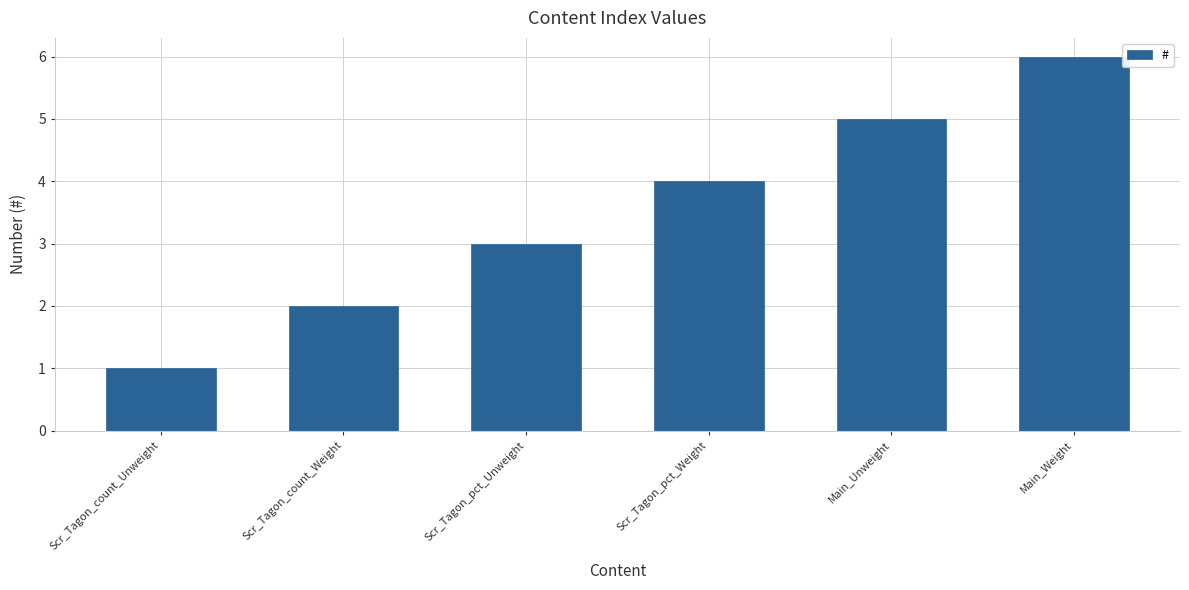

What is the label of the 4th bar from the right?

Scr_Tagon_pct_Unweight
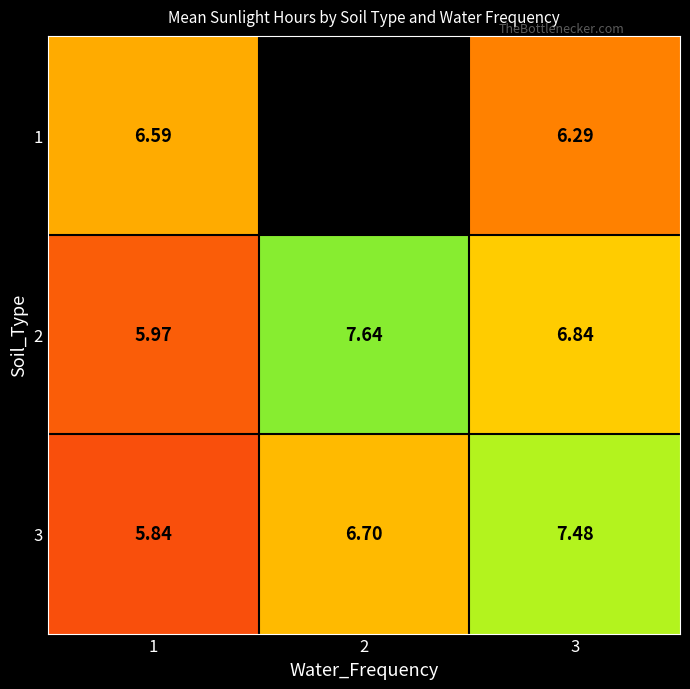

At which category is the sum across all series the highest?

3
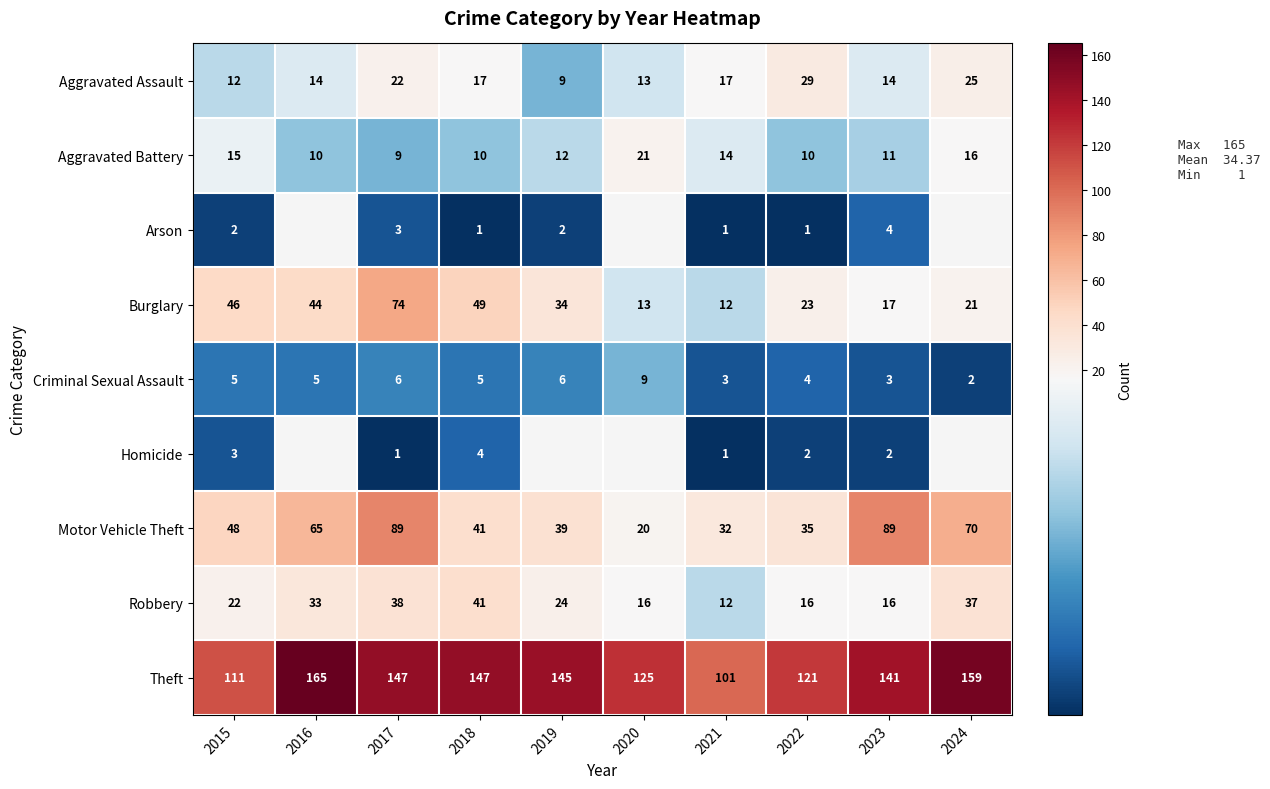

How many data points in Aggravated Battery are less than 12?

5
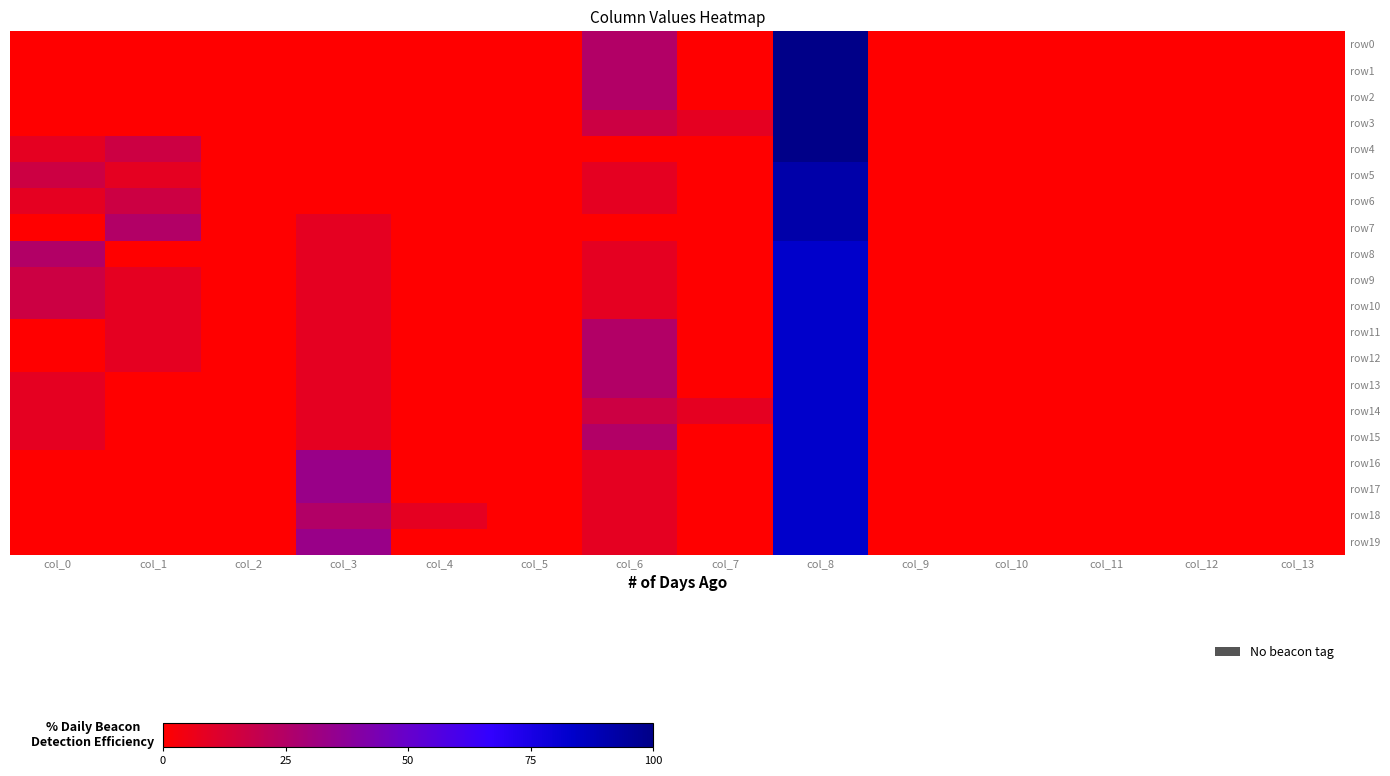

Reading left to right, list all the values displayed in this chart.

row0: col_0=0.0	col_1=0.0	col_2=0.0	col_3=0.0	col_4=0.0	col_5=0.0	col_6=25.0	col_7=0.0	col_8=100.0	col_9=0.0	col_10=0.0	col_11=0.0	col_12=0.0	col_13=0.0
row1: col_0=0.0	col_1=0.0	col_2=0.0	col_3=0.0	col_4=0.0	col_5=0.0	col_6=25.0	col_7=0.0	col_8=100.0	col_9=0.0	col_10=0.0	col_11=0.0	col_12=0.0	col_13=0.0
row2: col_0=0.0	col_1=0.0	col_2=0.0	col_3=0.0	col_4=0.0	col_5=0.0	col_6=25.0	col_7=0.0	col_8=100.0	col_9=0.0	col_10=0.0	col_11=0.0	col_12=0.0	col_13=0.0
row3: col_0=0.0	col_1=0.0	col_2=0.0	col_3=0.0	col_4=0.0	col_5=0.0	col_6=16.7	col_7=8.3	col_8=100.0	col_9=0.0	col_10=0.0	col_11=0.0	col_12=0.0	col_13=0.0
row4: col_0=8.3	col_1=16.7	col_2=0.0	col_3=0.0	col_4=0.0	col_5=0.0	col_6=0.0	col_7=0.0	col_8=100.0	col_9=0.0	col_10=0.0	col_11=0.0	col_12=0.0	col_13=0.0
row5: col_0=16.7	col_1=8.3	col_2=0.0	col_3=0.0	col_4=0.0	col_5=0.0	col_6=8.3	col_7=0.0	col_8=91.7	col_9=0.0	col_10=0.0	col_11=0.0	col_12=0.0	col_13=0.0
row6: col_0=8.3	col_1=16.7	col_2=0.0	col_3=0.0	col_4=0.0	col_5=0.0	col_6=8.3	col_7=0.0	col_8=91.7	col_9=0.0	col_10=0.0	col_11=0.0	col_12=0.0	col_13=0.0
row7: col_0=0.0	col_1=25.0	col_2=0.0	col_3=8.3	col_4=0.0	col_5=0.0	col_6=0.0	col_7=0.0	col_8=91.7	col_9=0.0	col_10=0.0	col_11=0.0	col_12=0.0	col_13=0.0
row8: col_0=25.0	col_1=0.0	col_2=0.0	col_3=8.3	col_4=0.0	col_5=0.0	col_6=8.3	col_7=0.0	col_8=83.3	col_9=0.0	col_10=0.0	col_11=0.0	col_12=0.0	col_13=0.0
row9: col_0=16.7	col_1=8.3	col_2=0.0	col_3=8.3	col_4=0.0	col_5=0.0	col_6=8.3	col_7=0.0	col_8=83.3	col_9=0.0	col_10=0.0	col_11=0.0	col_12=0.0	col_13=0.0
row10: col_0=16.7	col_1=8.3	col_2=0.0	col_3=8.3	col_4=0.0	col_5=0.0	col_6=8.3	col_7=0.0	col_8=83.3	col_9=0.0	col_10=0.0	col_11=0.0	col_12=0.0	col_13=0.0
row11: col_0=0.0	col_1=8.3	col_2=0.0	col_3=8.3	col_4=0.0	col_5=0.0	col_6=25.0	col_7=0.0	col_8=83.3	col_9=0.0	col_10=0.0	col_11=0.0	col_12=0.0	col_13=0.0
row12: col_0=0.0	col_1=8.3	col_2=0.0	col_3=8.3	col_4=0.0	col_5=0.0	col_6=25.0	col_7=0.0	col_8=83.3	col_9=0.0	col_10=0.0	col_11=0.0	col_12=0.0	col_13=0.0
row13: col_0=8.3	col_1=0.0	col_2=0.0	col_3=8.3	col_4=0.0	col_5=0.0	col_6=25.0	col_7=0.0	col_8=83.3	col_9=0.0	col_10=0.0	col_11=0.0	col_12=0.0	col_13=0.0
row14: col_0=8.3	col_1=0.0	col_2=0.0	col_3=8.3	col_4=0.0	col_5=0.0	col_6=16.7	col_7=8.3	col_8=83.3	col_9=0.0	col_10=0.0	col_11=0.0	col_12=0.0	col_13=0.0
row15: col_0=8.3	col_1=0.0	col_2=0.0	col_3=8.3	col_4=0.0	col_5=0.0	col_6=25.0	col_7=0.0	col_8=83.3	col_9=0.0	col_10=0.0	col_11=0.0	col_12=0.0	col_13=0.0
row16: col_0=0.0	col_1=0.0	col_2=0.0	col_3=33.3	col_4=0.0	col_5=0.0	col_6=8.3	col_7=0.0	col_8=83.3	col_9=0.0	col_10=0.0	col_11=0.0	col_12=0.0	col_13=0.0
row17: col_0=0.0	col_1=0.0	col_2=0.0	col_3=33.3	col_4=0.0	col_5=0.0	col_6=8.3	col_7=0.0	col_8=83.3	col_9=0.0	col_10=0.0	col_11=0.0	col_12=0.0	col_13=0.0
row18: col_0=0.0	col_1=0.0	col_2=0.0	col_3=25.0	col_4=8.3	col_5=0.0	col_6=8.3	col_7=0.0	col_8=83.3	col_9=0.0	col_10=0.0	col_11=0.0	col_12=0.0	col_13=0.0
row19: col_0=0.0	col_1=0.0	col_2=0.0	col_3=33.3	col_4=0.0	col_5=0.0	col_6=8.3	col_7=0.0	col_8=83.3	col_9=0.0	col_10=0.0	col_11=0.0	col_12=0.0	col_13=0.0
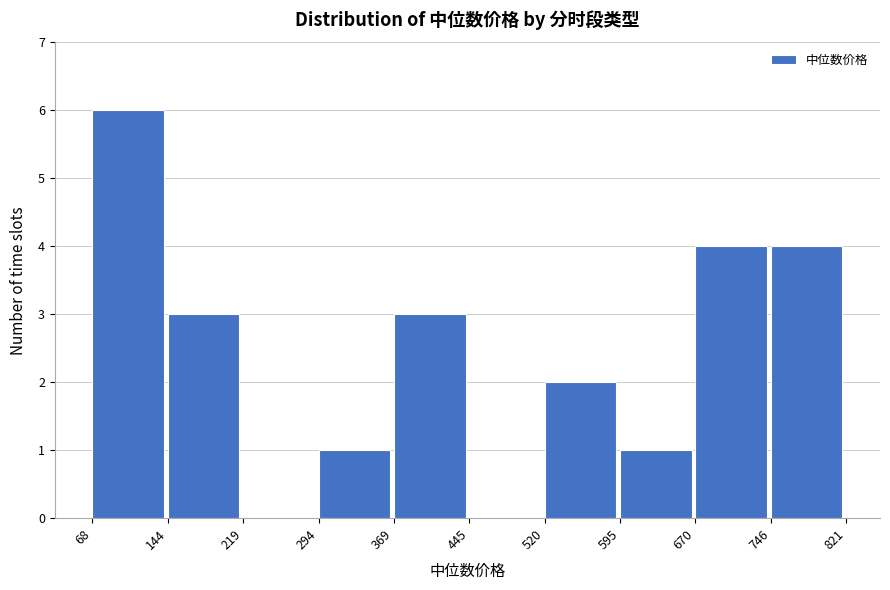

Which range on the x-axis has the tallest bar?

68 to 144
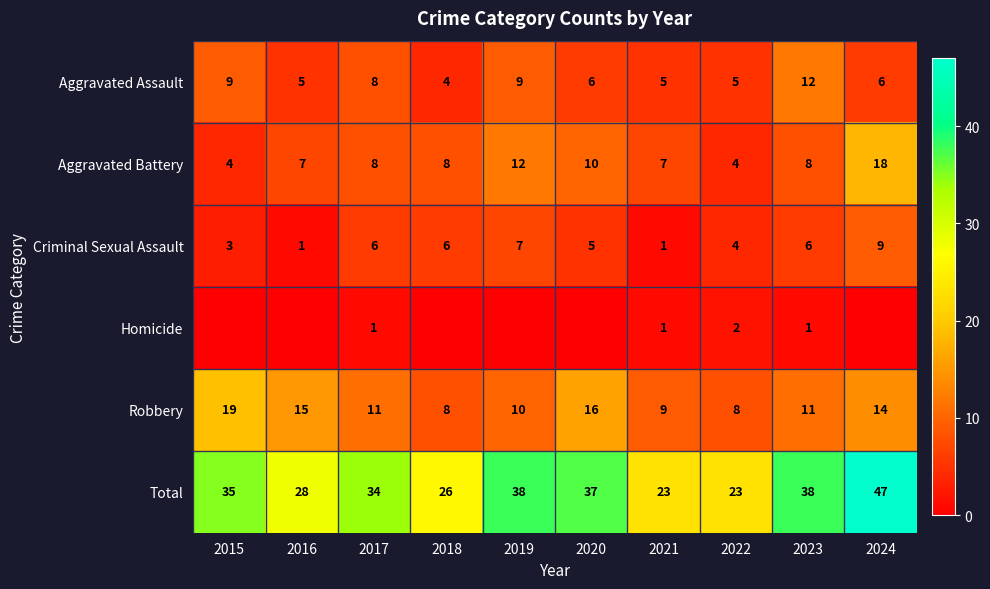

Rank the series at 2022 from highest to lowest value.

Total, Robbery, Aggravated Assault, Aggravated Battery, Criminal Sexual Assault, Homicide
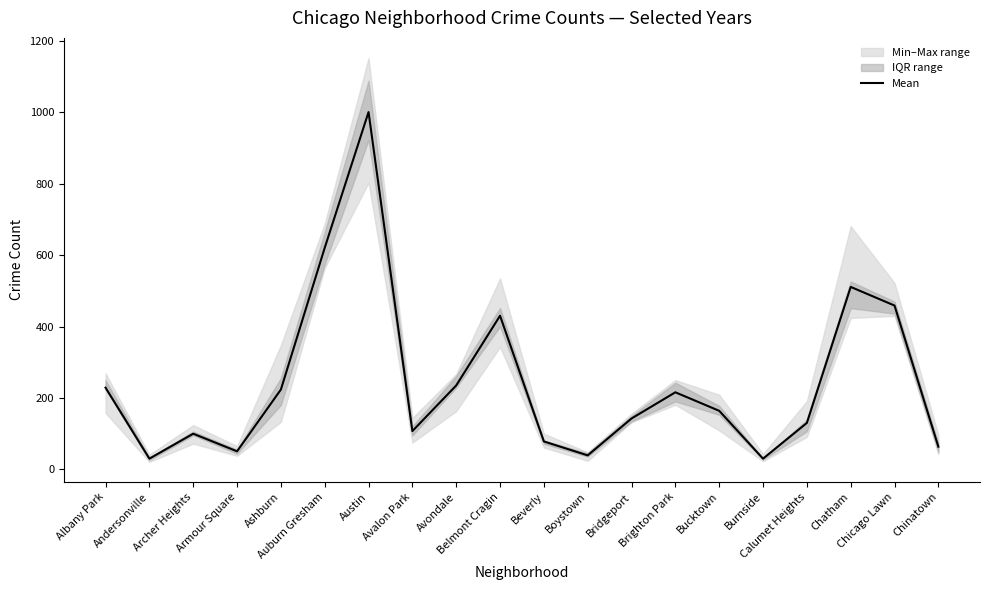

Reading right to left, extract all data points from this chart.

63.5	458.8	511.0	130.0	30.0	164.0	215.8	142.5	39.2	78.2	430.3	235.0	107.2	1000.8	620.5	223.5	50.5	99.8	30.0	228.8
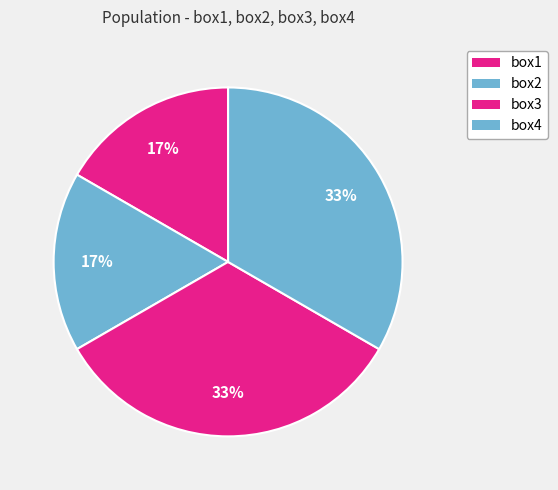

Count the number of slices in the pie.

4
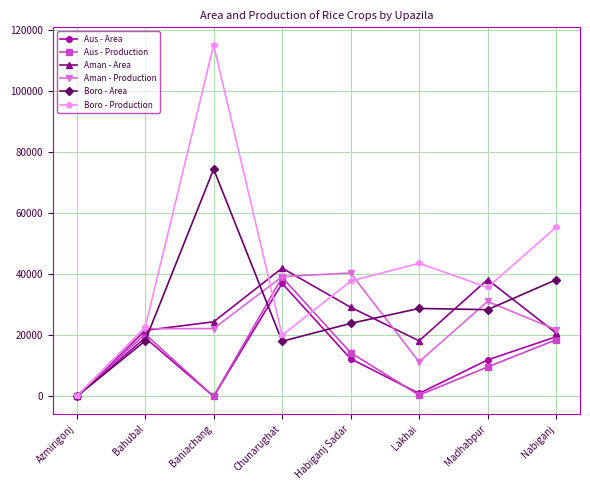

At which category is the sum across all series the highest?

Baniachang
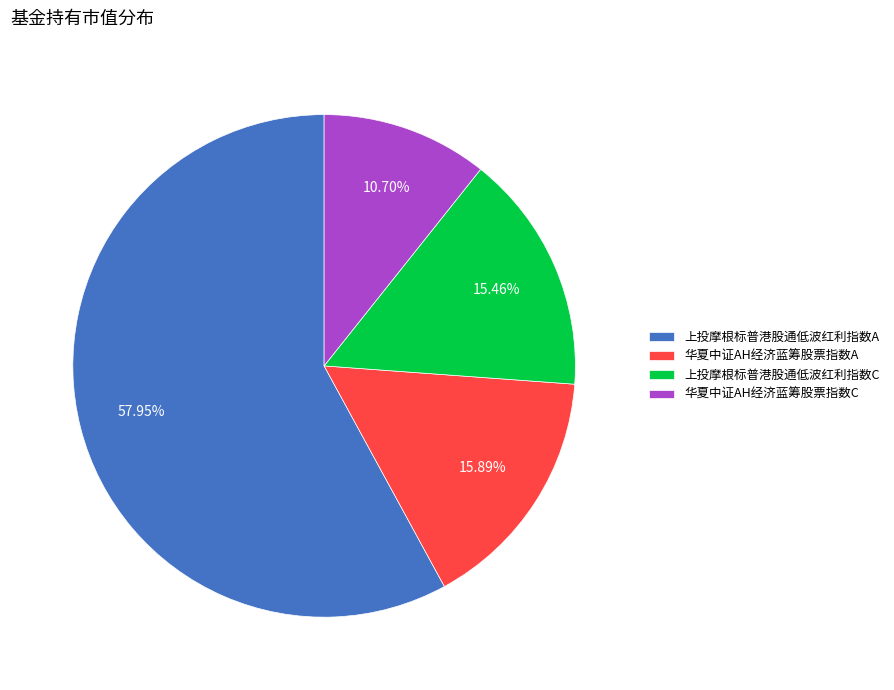

What percentage is the 华夏中证AH经济蓝筹股票指数A slice, to the nearest percent?

16%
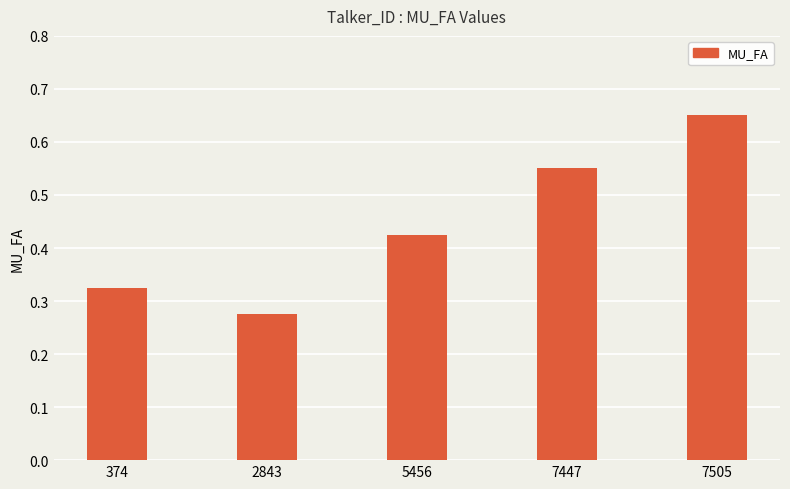

How many values are between 0 and 1?

5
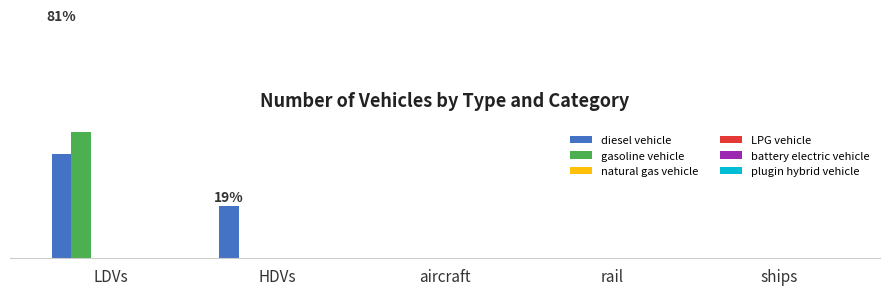

How many groups of bars are there?

5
-------
**JOB ITEM:** Locate every line in the listing above that contains the string "many" and copy each of those lines in full. Treat the match as case-sensitive.

**TASK SOLUTION:**
How many data points in Aggravated Battery are less than 12?
How many values are between 0 and 1?
How many groups of bars are there?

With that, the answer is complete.